So what, you say? It amounts to the deregulation of DSL, through the vehicle of saying that phone companies no longer have to share their phone lines with competitors. It puts DSL on more equal regulatory footing with cable, in the wake of the Supreme Court’s Brand X decision earlier this year that negated the open access for competitors mandate.
This is huge, and hugely good. As usual, Ray Gifford has clear and cogent commentary on it:
For this, the Chairman deserves congratulations, not just for the regulatory parity it will achieve, but the Schumpeterian incentives it creates.
It is peculiarly foreign to the regulatory mindset that you only invest in those things where you believe you will be able to earn back and keep the profits from that investment. In capitalist parlance, we call that a property right. This Order acknowledges that.
Some folks are nervous that this ruling means more entrenchment of big old phone companies and less opportunity for competing resellers who lease their wires. I prefer to see it as the removal of a regulatory mandate that forces property owners to let others use their property for a fee.
Sonia Arrison agrees with me on this, and points to the vibrant reseller industry in cell phones, which has not been hampered by the lack of an access mandate. I should also mention here that I am thrilled to find that Sonia has set up her own website, yay!

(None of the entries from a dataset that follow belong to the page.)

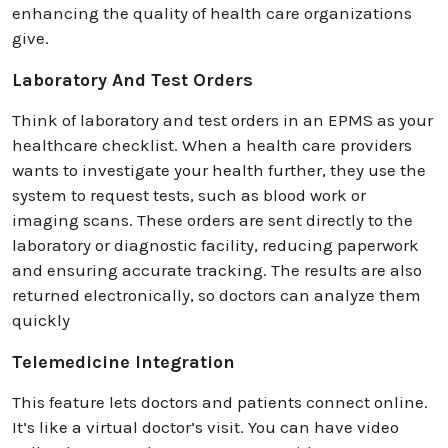
enhancing the quality of health care organizations
give.
Laboratory And Test Orders
Think of laboratory and test orders in an EPMS as your
healthcare checklist. When a health care providers
wants to investigate your health further, they use the
system to request tests, such as blood work or
imaging scans. These orders are sent directly to the
laboratory or diagnostic facility, reducing paperwork
and ensuring accurate tracking. The results are also
returned electronically, so doctors can analyze them
quickly
Telemedicine Integration
This feature lets doctors and patients connect online.
It’s like a virtual doctor’s visit. You can have video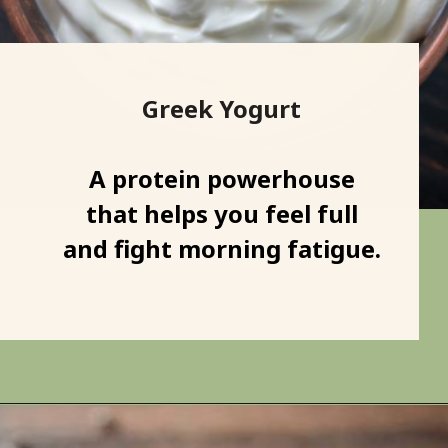
Greek Yogurt
A protein powerhouse
that helps you feel full
and fight morning fatigue.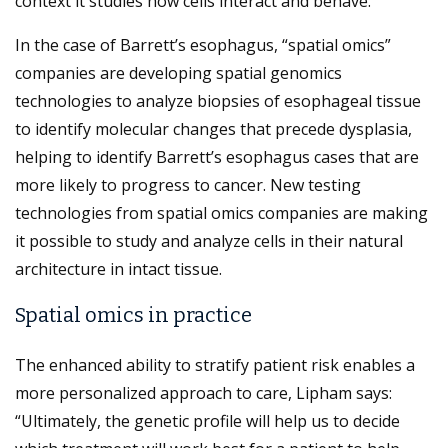
context it studies how cells interact and behave.
In the case of Barrett’s esophagus, “spatial omics”
companies are developing spatial genomics
technologies to analyze biopsies of esophageal tissue
to identify molecular changes that precede dysplasia,
helping to identify Barrett’s esophagus cases that are
more likely to progress to cancer. New testing
technologies from spatial omics companies are making
it possible to study and analyze cells in their natural
architecture in intact tissue.
Spatial omics in practice
The enhanced ability to stratify patient risk enables a
more personalized approach to care, Lipham says:
“Ultimately, the genetic profile will help us to decide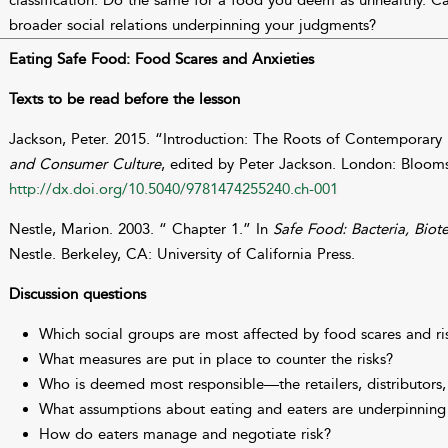
classification. Do the same for a food you deem as unhealthy. C
broader social relations underpinning your judgments?
Eating Safe Food: Food Scares and Anxieties
Texts to be read before the lesson
Jackson, Peter. 2015. “Introduction: The Roots of Contemporary
and Consumer Culture
, edited by Peter Jackson. London: Bloom
http://dx.doi.org/10.5040/9781474255240.ch-001
Nestle, Marion. 2003. “ Chapter 1.” In
Safe Food: Bacteria, Biot
Nestle. Berkeley, CA: University of California Press.
Discussion questions
Which social groups are most affected by food scares and ri
What measures are put in place to counter the risks?
Who is deemed most responsible—the retailers, distributors,
What assumptions about eating and eaters are underpinning 
How do eaters manage and negotiate risk?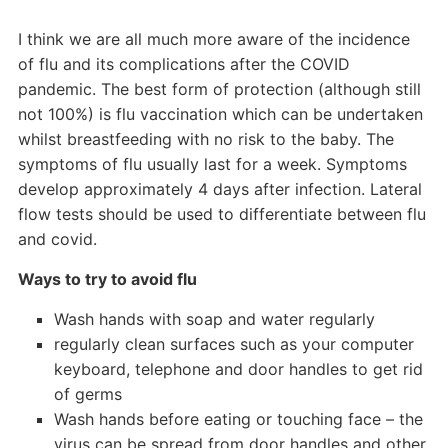
I think we are all much more aware of the incidence
of flu and its complications after the COVID
pandemic. The best form of protection (although still
not 100%) is flu vaccination which can be undertaken
whilst breastfeeding with no risk to the baby. The
symptoms of flu usually last for a week. Symptoms
develop approximately 4 days after infection. Lateral
flow tests should be used to differentiate between flu
and covid.
Ways to try to avoid flu
Wash hands with soap and water regularly
regularly clean surfaces such as your computer
keyboard, telephone and door handles to get rid
of germs
Wash hands before eating or touching face – the
virus can be spread from door handles and other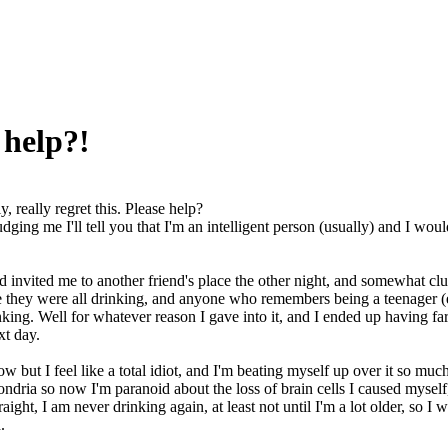
e help?!
ly, really regret this. Please help?
dging me I'll tell you that I'm an intelligent person (usually) and I wo
d invited me to another friend's place the other night, and somewhat cl
e they were all drinking, and anyone who remembers being a teenager (
inking. Well for whatever reason I gave into it, and I ended up having 
xt day.
ow but I feel like a total idiot, and I'm beating myself up over it so mu
dria so now I'm paranoid about the loss of brain cells I caused myself,
raight, I am never drinking again, at least not until I'm a lot older, so
.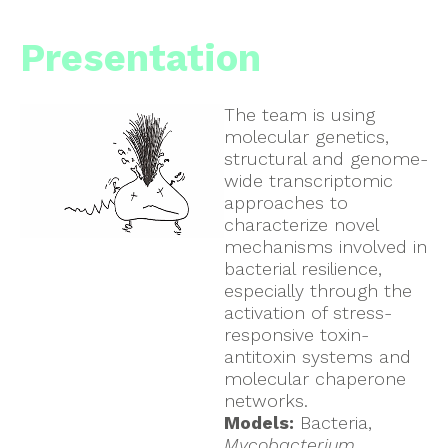
Presentation
The team is using
molecular genetics,
structural and genome-
wide transcriptomic
approaches to
characterize novel
mechanisms involved in
bacterial resilience,
especially through the
activation of stress-
responsive toxin-
antitoxin systems and
molecular chaperone
networks.
Models:
Bacteria,
Mycobacterium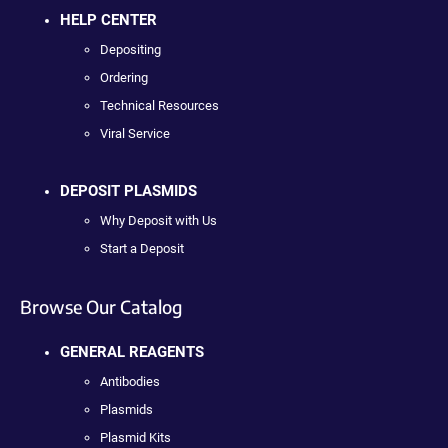
HELP CENTER
Depositing
Ordering
Technical Resources
Viral Service
DEPOSIT PLASMIDS
Why Deposit with Us
Start a Deposit
Browse Our Catalog
GENERAL REAGENTS
Antibodies
Plasmids
Plasmid Kits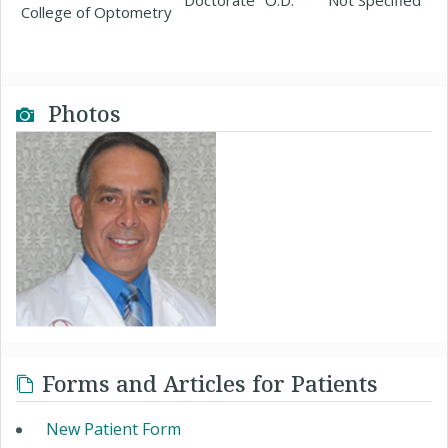
Doctorate
O.D.
Not Specified
College of Optometry
Photos
Forms and Articles for Patients
New Patient Form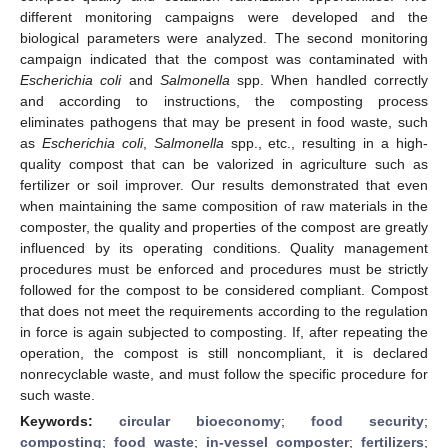
different monitoring campaigns were developed and the
biological parameters were analyzed. The second monitoring
campaign indicated that the compost was contaminated with
Escherichia coli
and
Salmonella
spp. When handled correctly
and according to instructions, the composting process
eliminates pathogens that may be present in food waste, such
as
Escherichia coli
,
Salmonella
spp., etc., resulting in a high-
quality compost that can be valorized in agriculture such as
fertilizer or soil improver. Our results demonstrated that even
when maintaining the same composition of raw materials in the
composter, the quality and properties of the compost are greatly
influenced by its operating conditions. Quality management
procedures must be enforced and procedures must be strictly
followed for the compost to be considered compliant. Compost
that does not meet the requirements according to the regulation
in force is again subjected to composting. If, after repeating the
operation, the compost is still noncompliant, it is declared
nonrecyclable waste, and must follow the specific procedure for
such waste.
Keywords:
circular bioeconomy
;
food security
;
composting
;
food waste
;
in-vessel composter
;
fertilizers
;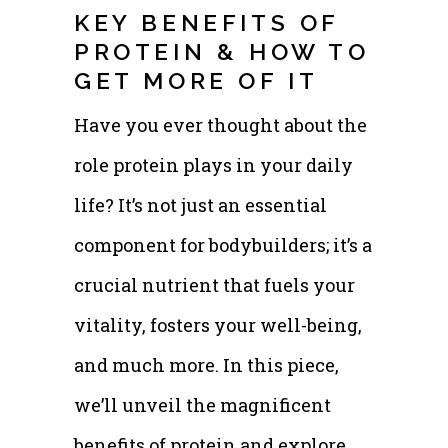
KEY BENEFITS OF
PROTEIN & HOW TO
GET MORE OF IT
Have you ever thought about the
role protein plays in your daily
life? It’s not just an essential
component for bodybuilders; it’s a
crucial nutrient that fuels your
vitality, fosters your well-being,
and much more. In this piece,
we’ll unveil the magnificent
benefits of protein and explore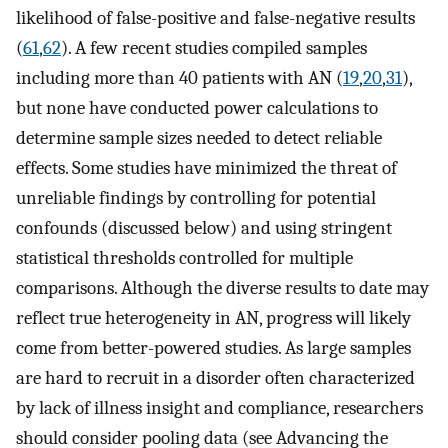
likelihood of false-positive and false-negative results
(
61
,
62
). A few recent studies compiled samples
including more than 40 patients with AN (
19
,
20
,
31
),
but none have conducted power calculations to
determine sample sizes needed to detect reliable
effects. Some studies have minimized the threat of
unreliable findings by controlling for potential
confounds (discussed below) and using stringent
statistical thresholds controlled for multiple
comparisons. Although the diverse results to date may
reflect true heterogeneity in AN, progress will likely
come from better-powered studies. As large samples
are hard to recruit in a disorder often characterized
by lack of illness insight and compliance, researchers
should consider pooling data (see Advancing the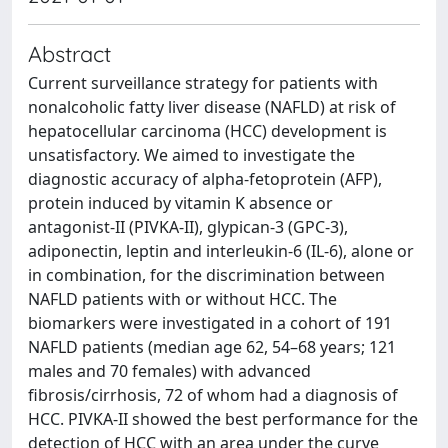
Abstract
Current surveillance strategy for patients with
nonalcoholic fatty liver disease (NAFLD) at risk of
hepatocellular carcinoma (HCC) development is
unsatisfactory. We aimed to investigate the
diagnostic accuracy of alpha-fetoprotein (AFP),
protein induced by vitamin K absence or
antagonist-II (PIVKA-II), glypican-3 (GPC-3),
adiponectin, leptin and interleukin-6 (IL-6), alone or
in combination, for the discrimination between
NAFLD patients with or without HCC. The
biomarkers were investigated in a cohort of 191
NAFLD patients (median age 62, 54–68 years; 121
males and 70 females) with advanced
fibrosis/cirrhosis, 72 of whom had a diagnosis of
HCC. PIVKA-II showed the best performance for the
detection of HCC with an area under the curve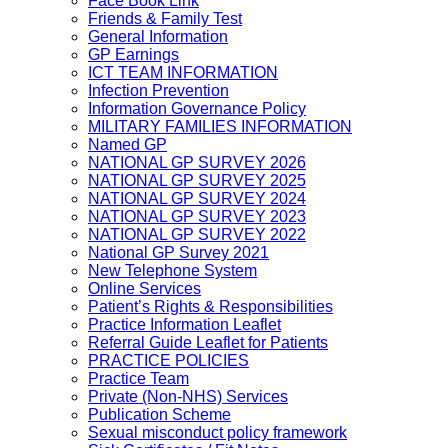
Face Book Link
Friends & Family Test
General Information
GP Earnings
ICT TEAM INFORMATION
Infection Prevention
Information Governance Policy
MILITARY FAMILIES INFORMATION
Named GP
NATIONAL GP SURVEY 2026
NATIONAL GP SURVEY 2025
NATIONAL GP SURVEY 2024
NATIONAL GP SURVEY 2023
NATIONAL GP SURVEY 2022
National GP Survey 2021
New Telephone System
Online Services
Patient’s Rights & Responsibilities
Practice Information Leaflet
Referral Guide Leaflet for Patients
PRACTICE POLICIES
Practice Team
Private (Non-NHS) Services
Publication Scheme
Sexual misconduct policy framework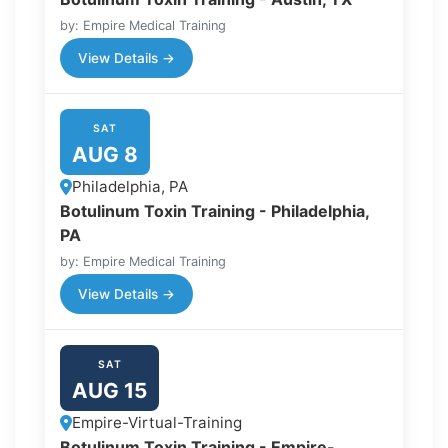
by: Empire Medical Training
View Details →
SAT
AUG 8
Philadelphia, PA
Botulinum Toxin Training - Philadelphia,
PA
by: Empire Medical Training
View Details →
SAT
AUG 15
Empire-Virtual-Training
Botulinum Toxin Training - Empire-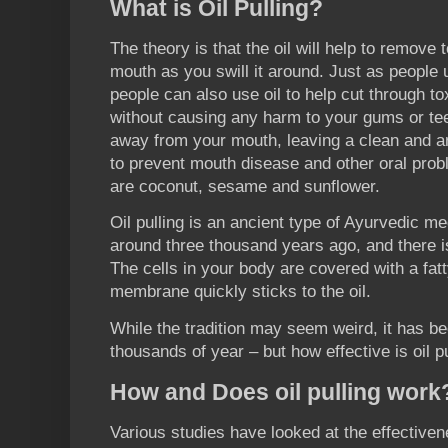
What is Oil Pulling?
The theory is that the oil will help to remove
mouth as you swill it around. Just as people u
people can also use oil to help cut through t
without causing any harm to your gums or teeth
away from your mouth, leaving a clean and an
to prevent mouth disease and other oral prob
are coconut, sesame and sunflower.
Oil pulling is an ancient type of Ayurvedic me
around three thousand years ago, and there is
The cells in your body are covered with a fa
membrane quickly sticks to the oil.
While the tradition may seem weird, it has b
thousands of year – but how effective is oil p
How and Does oil pulling work
Various studies have looked at the effectivene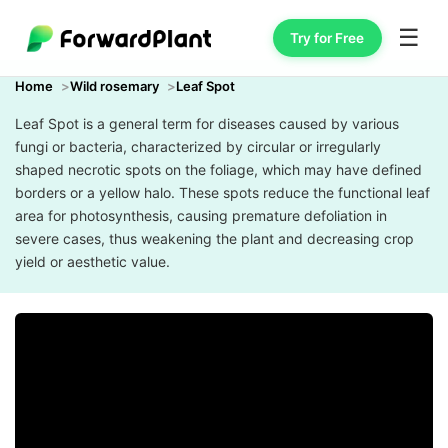
☰
Try for Free
Home
Wild rosemary
Leaf Spot
Leaf Spot is a general term for diseases caused by various
fungi or bacteria, characterized by circular or irregularly
shaped necrotic spots on the foliage, which may have defined
borders or a yellow halo. These spots reduce the functional leaf
area for photosynthesis, causing premature defoliation in
severe cases, thus weakening the plant and decreasing crop
yield or aesthetic value.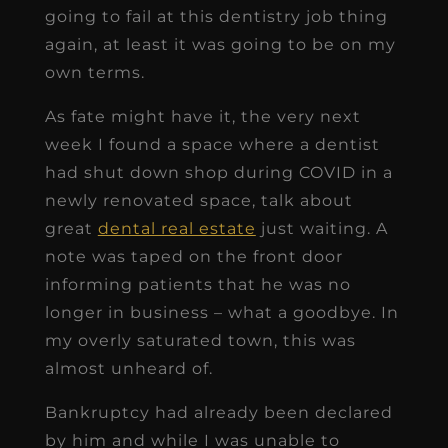
going to fail at this dentistry job thing
again, at least it was going to be on my
own terms.
As fate might have it, the very next
week I found a space where a dentist
had shut down shop during COVID in a
newly renovated space, talk about
great
dental real estate
just waiting. A
note was taped on the front door
informing patients that he was no
longer in business – what a goodbye. In
my overly saturated town, this was
almost unheard of.
Bankruptcy had already been declared
by him and while I was unable to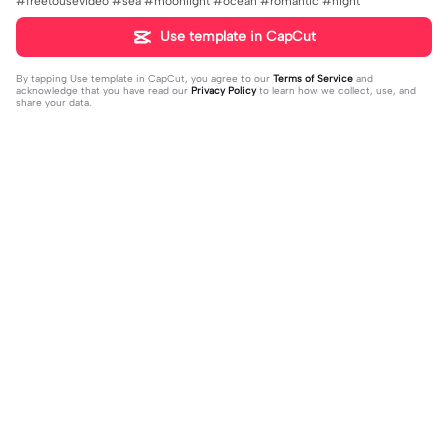
#freetousevideo #sea #moonlight #ocean #romantic #night
Use template in CapCut
By tapping
Use template in CapCut
, you agree to our
Terms of Service
and
acknowledge that you have read our
Privacy Policy
to learn how we collect, use, and
share your data.
Trending
761
20K
Ich bin berühmt | Ich bin berühmt |
Du als Manga | Du als Manga |#man
#memes #meme #claudiaobert #
2023-10-29
ga #mangaeffect
2023-10-27
viral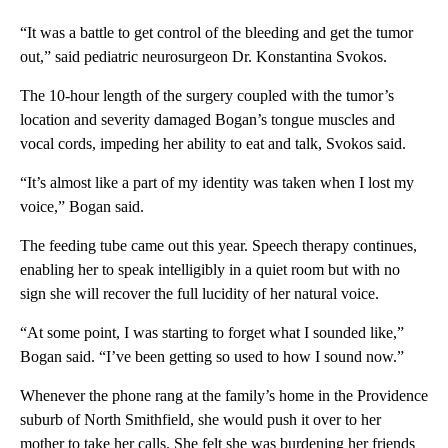
“It was a battle to get control of the bleeding and get the tumor
out,” said pediatric neurosurgeon Dr. Konstantina Svokos.
The 10-hour length of the surgery coupled with the tumor’s
location and severity damaged Bogan’s tongue muscles and
vocal cords, impeding her ability to eat and talk, Svokos said.
“It’s almost like a part of my identity was taken when I lost my
voice,” Bogan said.
The feeding tube came out this year. Speech therapy continues,
enabling her to speak intelligibly in a quiet room but with no
sign she will recover the full lucidity of her natural voice.
“At some point, I was starting to forget what I sounded like,”
Bogan said. “I’ve been getting so used to how I sound now.”
Whenever the phone rang at the family’s home in the Providence
suburb of North Smithfield, she would push it over to her
mother to take her calls. She felt she was burdening her friends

If you define property rights clearly and reduce transaction costs, sharing and reselling may still happen. But it will happen in a more economically efficient and dynamic way.
Another good commentary comes from Tim Lee at Technology Liberation Front:
In any event, if your goal is to spur investments in new infrastructure, the first step must be to insure that the company that invests capital reaps the profits from that investment. It’s hard to see how “open access” rules could possibly accomplish that. Once the dust has settled from the well-deserved death of “unbundling,” we should have a thorough debate about how best to lower barriers to entry to the broadband market, so that companies can more easily build infrastructure (especially wireless infrastructure) to compete with the incumbents. But the debate must start with the principle that the government should respect the rights of companies who invest in infrastructure to profit from their investments, rather than “unbundling” them and giving “access” to other companies who have not bothered to make such investments.
Question: for you electricity folks out there, do you see any lessons here that we could apply to the putative lack of transmission investment in electric power? We’ve had open access rules since Order 888. We had investment problems before then, but you could argue that the open acess tariff in electricity transmission reduces the incentive to invest in high voltage wires.